An alternative to routine diversion, known as the’selective diversion’ approach, has been postulated and demonstrated to be feasible, albeit with limited evidence [36]. This approach aims to avoid stoma-related morbidity by offering proactive leak management only when a leak is suspected [37]. While there is limited evidence to suggest its safety, the authors believe the risks of this approach do not outweigh the benefits. Anastomotic leak and subsequent pelvic sepsis has been shown to significantly increase the risk of developing LARS [38]. The formation of a loop ileostomy to divert bowel contents away from the site of anastomosis is a well-established risk management strategy known to minimise the sequelae of an anastomotic leak and international widespread change is unlikely [6].

> [DATA EXTRACT]

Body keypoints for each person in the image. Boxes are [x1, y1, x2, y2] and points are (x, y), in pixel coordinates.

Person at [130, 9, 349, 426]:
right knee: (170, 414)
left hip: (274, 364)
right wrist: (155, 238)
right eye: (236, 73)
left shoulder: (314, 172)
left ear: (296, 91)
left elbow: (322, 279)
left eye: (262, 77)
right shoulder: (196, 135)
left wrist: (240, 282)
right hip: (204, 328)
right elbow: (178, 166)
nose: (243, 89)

---

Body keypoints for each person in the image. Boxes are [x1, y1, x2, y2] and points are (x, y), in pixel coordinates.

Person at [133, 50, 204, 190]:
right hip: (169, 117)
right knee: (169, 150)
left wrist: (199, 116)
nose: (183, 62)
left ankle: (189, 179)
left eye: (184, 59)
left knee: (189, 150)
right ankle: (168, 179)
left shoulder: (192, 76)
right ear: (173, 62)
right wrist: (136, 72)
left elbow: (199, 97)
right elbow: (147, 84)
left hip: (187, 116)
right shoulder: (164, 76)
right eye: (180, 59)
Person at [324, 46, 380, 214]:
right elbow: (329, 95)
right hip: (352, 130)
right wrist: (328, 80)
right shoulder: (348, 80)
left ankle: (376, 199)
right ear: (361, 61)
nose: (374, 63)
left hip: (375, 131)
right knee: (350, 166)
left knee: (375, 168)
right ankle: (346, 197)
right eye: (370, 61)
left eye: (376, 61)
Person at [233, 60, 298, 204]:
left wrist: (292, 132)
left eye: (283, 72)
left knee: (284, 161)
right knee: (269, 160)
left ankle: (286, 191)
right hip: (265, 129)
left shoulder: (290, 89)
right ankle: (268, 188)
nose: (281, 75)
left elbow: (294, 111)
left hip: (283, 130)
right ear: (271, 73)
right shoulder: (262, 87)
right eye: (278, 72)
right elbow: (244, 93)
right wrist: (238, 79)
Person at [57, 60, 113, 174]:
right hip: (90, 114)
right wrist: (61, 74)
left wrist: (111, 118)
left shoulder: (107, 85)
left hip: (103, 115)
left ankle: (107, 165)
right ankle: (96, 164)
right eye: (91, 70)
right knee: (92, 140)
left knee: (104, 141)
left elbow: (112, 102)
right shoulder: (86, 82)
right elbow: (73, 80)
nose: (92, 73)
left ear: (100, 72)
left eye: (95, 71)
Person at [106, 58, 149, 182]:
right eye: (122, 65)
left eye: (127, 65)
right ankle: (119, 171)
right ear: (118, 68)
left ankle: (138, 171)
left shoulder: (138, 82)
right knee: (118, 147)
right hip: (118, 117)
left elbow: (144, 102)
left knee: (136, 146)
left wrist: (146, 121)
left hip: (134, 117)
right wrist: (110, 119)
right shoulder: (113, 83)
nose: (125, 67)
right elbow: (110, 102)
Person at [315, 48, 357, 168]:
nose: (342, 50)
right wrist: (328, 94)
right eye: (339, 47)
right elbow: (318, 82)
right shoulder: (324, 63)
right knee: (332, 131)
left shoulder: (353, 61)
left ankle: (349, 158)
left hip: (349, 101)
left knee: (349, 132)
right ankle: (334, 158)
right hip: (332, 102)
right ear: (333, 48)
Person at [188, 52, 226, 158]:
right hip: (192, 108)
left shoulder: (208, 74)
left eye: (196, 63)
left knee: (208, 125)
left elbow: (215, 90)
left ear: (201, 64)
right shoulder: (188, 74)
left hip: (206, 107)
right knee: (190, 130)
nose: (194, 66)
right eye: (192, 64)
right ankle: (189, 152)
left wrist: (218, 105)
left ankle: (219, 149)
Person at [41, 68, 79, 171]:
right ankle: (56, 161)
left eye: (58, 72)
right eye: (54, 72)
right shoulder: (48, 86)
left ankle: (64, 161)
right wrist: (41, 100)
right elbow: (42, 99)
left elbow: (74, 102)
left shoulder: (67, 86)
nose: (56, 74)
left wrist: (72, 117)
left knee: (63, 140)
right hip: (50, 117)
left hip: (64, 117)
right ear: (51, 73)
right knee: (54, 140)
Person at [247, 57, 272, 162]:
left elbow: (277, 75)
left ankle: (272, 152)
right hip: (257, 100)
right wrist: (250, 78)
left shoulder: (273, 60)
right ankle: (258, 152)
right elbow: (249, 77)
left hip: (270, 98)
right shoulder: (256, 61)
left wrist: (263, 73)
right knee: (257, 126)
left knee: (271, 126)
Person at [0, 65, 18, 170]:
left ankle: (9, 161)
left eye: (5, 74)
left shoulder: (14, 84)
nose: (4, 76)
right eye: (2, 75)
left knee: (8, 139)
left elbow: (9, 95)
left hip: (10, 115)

> [TO DO]
(1) Answer these questions about the extract:
(a) What does the selective diversion approach aim to avoid?
(b) Anastomotic leak and subsequent pelvic sepsis has been shown to significantly increase the risk of developing what?
(c) A loop ileostomy diverts bowel contents away from what site?
(2) Summarize the extract in two sentences.
(3) Pull out the passage of the extract starting at "An alternative to" and ending at "is unlikely [6].".

> [RESPONSES PER TASK]
(1)
(a) Stoma-related morbidity.
(b) LARS.
(c) The site of anastomosis.

(2) The selective diversion approach, which offers proactive leak management only when a leak is suspected in order to avoid stoma-related morbidity, has been shown to be feasible, though the evidence is limited. Anastomotic leak and pelvic sepsis significantly increase the risk of LARS, and forming a loop ileostomy is a well-established strategy for minimizing the sequelae of a leak, so widespread international change is unlikely.

(3)
An alternative to routine diversion, known as the’selective diversion’ approach, has been postulated and demonstrated to be feasible, albeit with limited evidence [36]. This approach aims to avoid stoma-related morbidity by offering proactive leak management only when a leak is suspected [37]. While there is limited evidence to suggest its safety, the authors believe the risks of this approach do not outweigh the benefits. Anastomotic leak and subsequent pelvic sepsis has been shown to significantly increase the risk of developing LARS [38]. The formation of a loop ileostomy to divert bowel contents away from the site of anastomosis is a well-established risk management strategy known to minimise the sequelae of an anastomotic leak and international widespread change is unlikely [6].